Data to use:
-=-=-
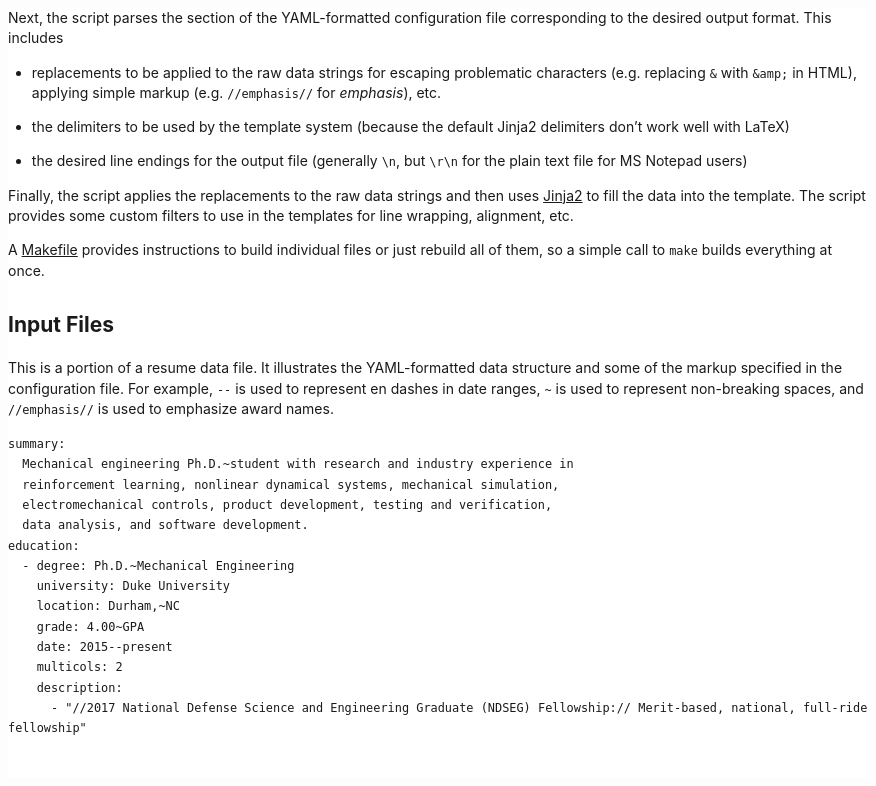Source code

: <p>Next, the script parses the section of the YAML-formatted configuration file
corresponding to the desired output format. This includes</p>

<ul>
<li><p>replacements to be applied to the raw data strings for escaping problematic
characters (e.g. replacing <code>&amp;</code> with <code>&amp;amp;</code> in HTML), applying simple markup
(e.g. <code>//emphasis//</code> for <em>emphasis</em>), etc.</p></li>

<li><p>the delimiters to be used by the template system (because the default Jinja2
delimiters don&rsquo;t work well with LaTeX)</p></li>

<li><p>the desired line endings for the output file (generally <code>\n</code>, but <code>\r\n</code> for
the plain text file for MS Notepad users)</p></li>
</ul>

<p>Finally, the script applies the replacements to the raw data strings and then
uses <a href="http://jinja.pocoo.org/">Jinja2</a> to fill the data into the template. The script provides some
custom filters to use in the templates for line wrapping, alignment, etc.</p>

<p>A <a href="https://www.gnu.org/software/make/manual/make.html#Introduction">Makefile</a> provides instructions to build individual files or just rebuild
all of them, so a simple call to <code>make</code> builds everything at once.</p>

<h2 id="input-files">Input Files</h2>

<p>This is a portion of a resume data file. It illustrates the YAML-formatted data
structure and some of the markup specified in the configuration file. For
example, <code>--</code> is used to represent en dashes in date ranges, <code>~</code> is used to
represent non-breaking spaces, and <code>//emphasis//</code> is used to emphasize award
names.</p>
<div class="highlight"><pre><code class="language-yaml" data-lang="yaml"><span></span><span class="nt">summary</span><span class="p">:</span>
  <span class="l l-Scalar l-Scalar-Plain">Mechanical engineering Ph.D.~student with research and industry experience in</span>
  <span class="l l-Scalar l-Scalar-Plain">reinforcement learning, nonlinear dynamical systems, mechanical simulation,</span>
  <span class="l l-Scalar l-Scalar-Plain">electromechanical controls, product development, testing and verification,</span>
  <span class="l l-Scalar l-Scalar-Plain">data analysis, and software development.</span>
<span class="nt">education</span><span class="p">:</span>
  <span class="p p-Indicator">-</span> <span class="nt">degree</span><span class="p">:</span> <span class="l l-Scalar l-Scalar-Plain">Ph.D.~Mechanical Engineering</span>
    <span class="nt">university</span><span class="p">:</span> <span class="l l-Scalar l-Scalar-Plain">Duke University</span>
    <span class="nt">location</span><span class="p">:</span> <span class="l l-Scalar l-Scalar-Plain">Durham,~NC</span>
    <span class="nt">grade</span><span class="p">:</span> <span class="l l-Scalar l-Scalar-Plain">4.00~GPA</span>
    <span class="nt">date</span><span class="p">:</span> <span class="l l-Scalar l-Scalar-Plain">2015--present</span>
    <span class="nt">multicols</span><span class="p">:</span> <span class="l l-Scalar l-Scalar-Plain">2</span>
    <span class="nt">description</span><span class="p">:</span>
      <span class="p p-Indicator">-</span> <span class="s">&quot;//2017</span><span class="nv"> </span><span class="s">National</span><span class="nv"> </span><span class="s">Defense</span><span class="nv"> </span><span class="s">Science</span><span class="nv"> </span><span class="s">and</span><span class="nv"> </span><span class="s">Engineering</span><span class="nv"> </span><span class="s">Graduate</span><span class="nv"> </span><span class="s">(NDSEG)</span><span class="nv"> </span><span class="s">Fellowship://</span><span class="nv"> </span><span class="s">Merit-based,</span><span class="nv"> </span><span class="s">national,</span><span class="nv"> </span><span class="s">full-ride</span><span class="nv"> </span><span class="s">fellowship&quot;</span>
-=-=-
Exercise directions: The answer must be every line from the records above that contains "used".

The completed task:
<li><p>the delimiters to be used by the template system (because the default Jinja2
example, <code>--</code> is used to represent en dashes in date ranges, <code>~</code> is used to
represent non-breaking spaces, and <code>//emphasis//</code> is used to emphasize award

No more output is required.